Encriptação: A aspiração e a realidade divergem
As autoridades de proteção de dados e o TJE exigem uma solução clara aos fornecedores de serviços de computação em nuvem dos EUA: os dados só devem ser armazenados de forma encriptada e a chave deve ser gerida fora do fornecedor – idealmente na Europa e sob o controlo da empresa responsável pelos dados ou de um administrador europeu. O objetivo desta solução, denominada “gestão externa de chaves”, é garantir que, mesmo em caso de acesso por parte das autoridades norte-americanas, como a NSA, apenas os dados encriptados, ou seja, inutilizáveis, possam ser transmitidos.
Na prática, porém, segundo Katharina Raabe-Stuppnig, este tipo de encriptação só pode ser realmente implementado para dados de segurança. A partir do momento em que os dados são
O papel da Europa: Oportunidades através da Lei dos Dados
Apesar destes desafios, o advogado está otimista quanto ao futuro: A Lei de Dados da UE estabelece um rumo importante. Os fornecedores de serviços em nuvem devem ser obrigados a permitir estratégias multi-nuvem, ou seja, a apoiar a mudança sem problemas entre fornecedores – sem custos de mudança elevados. Trata-se de um esforço ativo para reforçar a soberania europeia no espaço digital e para criar, a longo prazo, mais alternativas aos hiperescaladores americanos.

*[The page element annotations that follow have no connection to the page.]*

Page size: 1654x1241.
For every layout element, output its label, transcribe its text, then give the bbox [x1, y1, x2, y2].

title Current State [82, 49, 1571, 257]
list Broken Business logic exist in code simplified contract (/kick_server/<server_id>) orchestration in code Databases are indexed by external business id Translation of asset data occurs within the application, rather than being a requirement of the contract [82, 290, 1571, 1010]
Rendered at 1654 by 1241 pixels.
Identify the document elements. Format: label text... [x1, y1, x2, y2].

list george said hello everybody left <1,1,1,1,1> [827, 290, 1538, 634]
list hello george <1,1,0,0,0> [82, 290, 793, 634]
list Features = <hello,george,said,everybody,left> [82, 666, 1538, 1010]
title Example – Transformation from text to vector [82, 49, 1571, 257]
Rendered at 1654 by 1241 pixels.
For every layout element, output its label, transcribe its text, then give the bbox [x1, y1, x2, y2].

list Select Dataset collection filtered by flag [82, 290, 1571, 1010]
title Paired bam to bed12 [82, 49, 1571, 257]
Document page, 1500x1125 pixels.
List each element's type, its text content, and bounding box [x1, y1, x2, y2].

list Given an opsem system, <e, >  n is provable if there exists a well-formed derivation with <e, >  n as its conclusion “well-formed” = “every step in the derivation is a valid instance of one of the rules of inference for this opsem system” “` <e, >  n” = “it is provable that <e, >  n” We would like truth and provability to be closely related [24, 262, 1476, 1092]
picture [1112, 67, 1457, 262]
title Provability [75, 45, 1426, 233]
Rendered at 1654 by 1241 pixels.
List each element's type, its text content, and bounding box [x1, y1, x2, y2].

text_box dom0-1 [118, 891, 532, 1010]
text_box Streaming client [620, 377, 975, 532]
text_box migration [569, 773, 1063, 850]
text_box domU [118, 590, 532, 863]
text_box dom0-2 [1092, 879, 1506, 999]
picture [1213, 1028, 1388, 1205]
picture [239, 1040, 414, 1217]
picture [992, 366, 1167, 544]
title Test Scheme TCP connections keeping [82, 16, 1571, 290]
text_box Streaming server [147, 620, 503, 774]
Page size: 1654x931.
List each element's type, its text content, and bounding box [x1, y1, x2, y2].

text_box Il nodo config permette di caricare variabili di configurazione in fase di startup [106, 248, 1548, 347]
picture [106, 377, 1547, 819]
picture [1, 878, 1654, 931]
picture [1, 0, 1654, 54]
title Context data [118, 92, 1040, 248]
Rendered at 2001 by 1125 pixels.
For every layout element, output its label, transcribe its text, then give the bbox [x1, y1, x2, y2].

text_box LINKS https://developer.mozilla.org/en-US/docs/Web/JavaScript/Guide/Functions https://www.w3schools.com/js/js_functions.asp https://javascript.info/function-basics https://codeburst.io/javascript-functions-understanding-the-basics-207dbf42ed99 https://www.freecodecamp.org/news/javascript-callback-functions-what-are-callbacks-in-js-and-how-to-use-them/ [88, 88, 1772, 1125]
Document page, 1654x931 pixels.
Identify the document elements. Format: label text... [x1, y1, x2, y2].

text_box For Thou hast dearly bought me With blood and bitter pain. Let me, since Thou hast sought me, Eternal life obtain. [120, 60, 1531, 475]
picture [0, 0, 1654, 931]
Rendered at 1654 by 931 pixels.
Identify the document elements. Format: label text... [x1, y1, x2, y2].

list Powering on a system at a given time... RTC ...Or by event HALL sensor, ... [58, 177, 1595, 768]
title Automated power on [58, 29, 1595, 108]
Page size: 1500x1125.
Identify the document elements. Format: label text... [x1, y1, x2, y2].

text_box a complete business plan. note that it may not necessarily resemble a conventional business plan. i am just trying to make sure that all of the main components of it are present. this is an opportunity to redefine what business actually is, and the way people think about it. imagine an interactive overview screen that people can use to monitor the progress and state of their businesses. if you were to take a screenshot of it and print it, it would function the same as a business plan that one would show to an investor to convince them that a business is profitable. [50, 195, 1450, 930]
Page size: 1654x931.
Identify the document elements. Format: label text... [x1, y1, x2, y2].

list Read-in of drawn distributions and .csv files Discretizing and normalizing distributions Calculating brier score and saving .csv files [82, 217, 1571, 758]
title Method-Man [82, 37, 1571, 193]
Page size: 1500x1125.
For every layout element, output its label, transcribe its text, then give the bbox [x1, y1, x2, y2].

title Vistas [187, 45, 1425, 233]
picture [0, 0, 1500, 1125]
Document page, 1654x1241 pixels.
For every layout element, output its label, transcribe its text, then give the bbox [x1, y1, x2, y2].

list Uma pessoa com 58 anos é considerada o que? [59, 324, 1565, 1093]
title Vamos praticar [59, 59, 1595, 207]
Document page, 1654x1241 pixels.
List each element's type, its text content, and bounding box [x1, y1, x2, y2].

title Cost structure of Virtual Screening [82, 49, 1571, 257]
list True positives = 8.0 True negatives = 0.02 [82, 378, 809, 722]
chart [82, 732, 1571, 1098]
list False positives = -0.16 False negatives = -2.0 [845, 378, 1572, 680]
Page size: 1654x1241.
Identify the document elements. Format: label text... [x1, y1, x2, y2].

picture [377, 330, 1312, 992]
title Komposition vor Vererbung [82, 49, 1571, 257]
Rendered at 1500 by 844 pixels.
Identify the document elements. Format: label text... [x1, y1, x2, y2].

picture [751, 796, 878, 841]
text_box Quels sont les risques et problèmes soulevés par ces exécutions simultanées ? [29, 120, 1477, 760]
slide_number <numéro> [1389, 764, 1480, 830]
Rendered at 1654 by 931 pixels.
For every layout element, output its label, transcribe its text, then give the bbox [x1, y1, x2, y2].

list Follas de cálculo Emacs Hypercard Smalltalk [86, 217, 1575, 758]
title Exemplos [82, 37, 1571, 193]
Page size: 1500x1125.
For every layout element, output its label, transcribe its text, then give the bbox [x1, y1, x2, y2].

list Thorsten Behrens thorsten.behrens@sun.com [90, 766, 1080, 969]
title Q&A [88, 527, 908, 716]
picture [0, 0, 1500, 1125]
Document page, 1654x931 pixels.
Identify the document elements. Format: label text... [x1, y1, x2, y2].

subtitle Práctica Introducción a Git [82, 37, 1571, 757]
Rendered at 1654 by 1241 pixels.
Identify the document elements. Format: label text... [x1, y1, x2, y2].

Resta saber se a Europa ainda será capaz de o fazer a tempo de poder atuar de forma mais independente e segura no espaço digital. No entanto, a Sra. Raabe-Stuppnig está confiante: A vontade política existe e, com financiamento e regulamentação específicos, poderão surgir em breve alternativas europeias viáveis.
Uma renúncia geral a soluções de países terceiros não é praticável nem legalmente exigida. As empresas devem ponderar cuidadosamente o grau de sensibilidade dos seus dados, quais os parceiros adequados e quais as medidas de proteção que podem implementar em termos concretos. Quem já recorre a SCC, TIA e encriptação não só está seguro do ponto de vista jurídico, como também reforça a sua posição europeia na concorrência digital.